WHAT THIS TASK INVOLVES:
What you return must be the lines of the data that hold the word "padding".

EXERCISE MATERIAL:
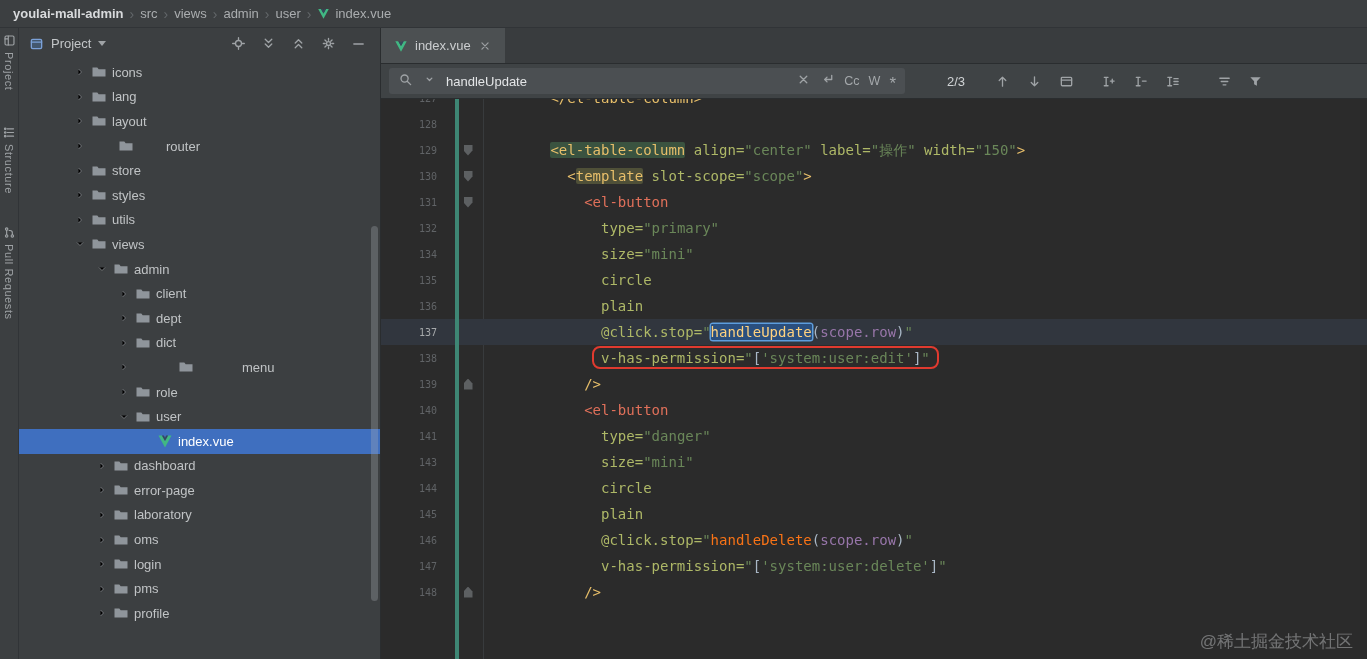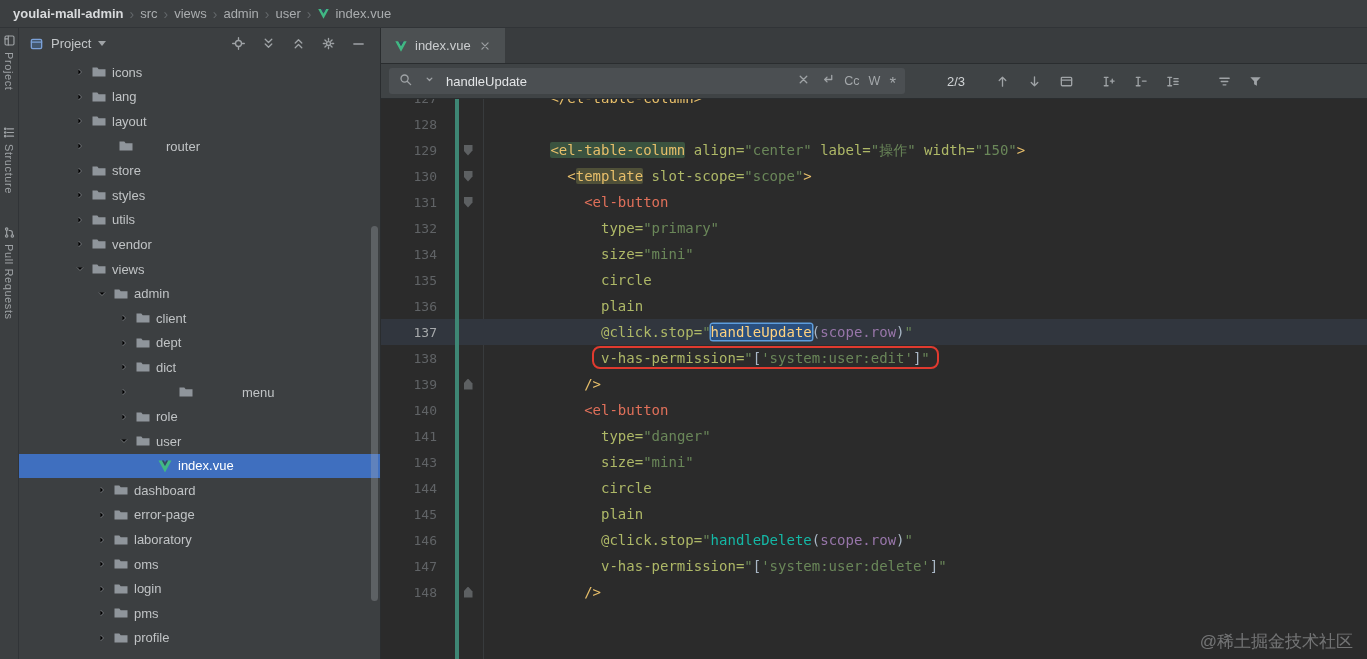--- a/index.html
+++ b/index.html
@@ -65,7 +65,7 @@
   .code-lines{margin-top:-14px;position:relative;z-index:1}
   .crow{display:flex;height:26px;align-items:center;font-family:"DejaVu Sans Mono","Liberation Mono",monospace;font-size:14px}
   .crow.cur{background:#31363e}
-  .ln{width:72px;padding-right:16px;text-align:right;font-size:13px;color:#606366;flex:none;font-family:"DejaVu Sans Mono","Liberation Mono",monospace}
+  .ln{width:72px;padding-right:16px;text-align:right;font-size:10px;color:#606366;flex:none;font-family:"DejaVu Sans Mono","Liberation Mono",monospace}
   .crow.cur .ln{color:#a6a9ab}
   .fold{width:30px;flex:none;display:flex;align-items:center;justify-content:center}
   .fm{width:9px;height:11px;background:#5d6062}

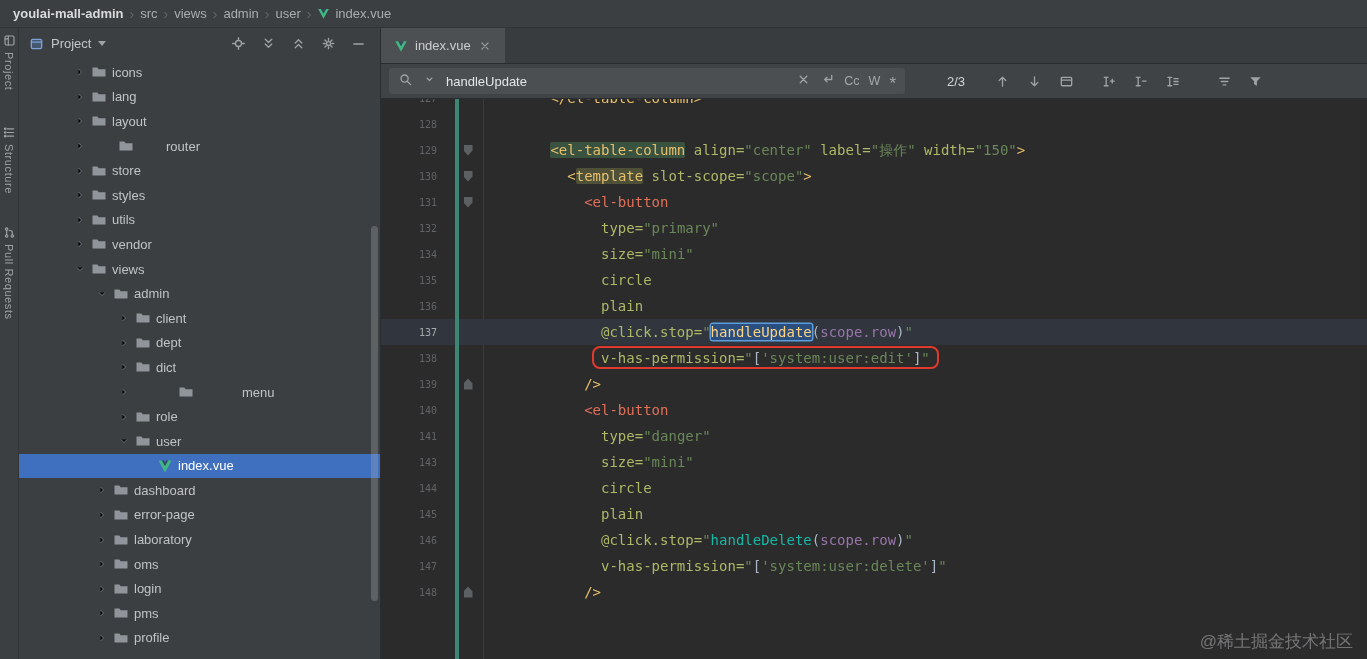--- a/index.html
+++ b/index.html
@@ -292,19 +292,6 @@
             </svg>
           </span>
           <span class="tlabel">utils</span>
-        </div>
-        <div class="trow" style="padding-left: 54px;">
-          <span class="chev">
-            <svg viewBox="0 0 16 16">
-              <path d="M6 4l4 4-4 4"></path>
-            </svg>
-          </span>
-          <span class="ic ticon">
-            <svg viewBox="0 0 16 16">
-              <path d="M1.5 3.5h4.8l1.4 1.7h6.8v7.3H1.5z" fill="#8f959b" stroke="none"></path>
-            </svg>
-          </span>
-          <span class="tlabel">vendor</span>
         </div>
         <div class="trow" style="padding-left: 54px;">
           <span class="chev">

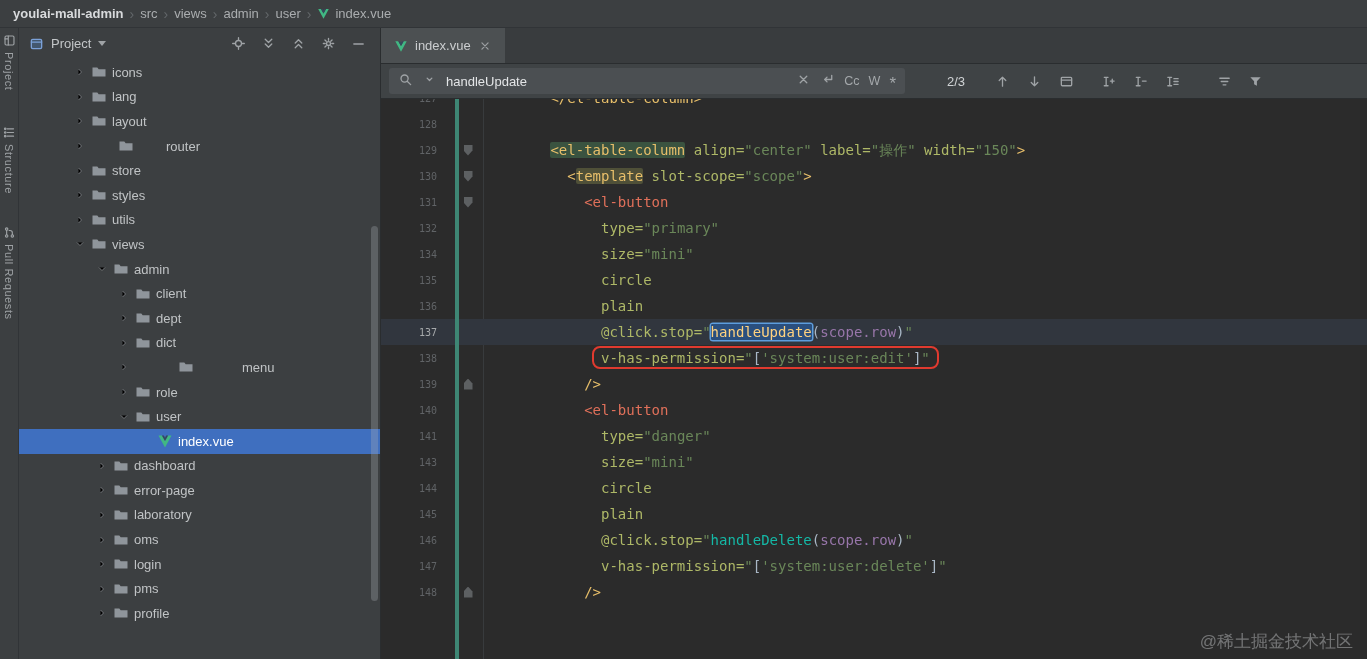--- a/index.html
+++ b/index.html
@@ -78,7 +78,7 @@
   .tk-u{color:#e0705a}
   .tk-a{color:#aeb867}
   .tk-s{color:#6a8759}
-  .tk-f{color:#14b8a6}
+  .tk-f{color:#f97316}
   .tk-v{color:#9876aa}
   .hl-g{background:#3a5340;border-radius:2px}
   .hl-o{background:#4f5038;border-radius:2px}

SOLUTION TO THIS EXERCISE:
-  .ln{width:72px;padding-right:16px;text-align:right;font-size:13px;color:#606366;flex:none;font-family:"DejaVu Sans Mono","Liberation Mono",monospace}
+  .ln{width:72px;padding-right:16px;text-align:right;font-size:10px;color:#606366;flex:none;font-family:"DejaVu Sans Mono","Liberation Mono",monospace}
-        <div class="trow" style="padding-left: 54px;">
         <div class="trow" style="padding-left: 54px;">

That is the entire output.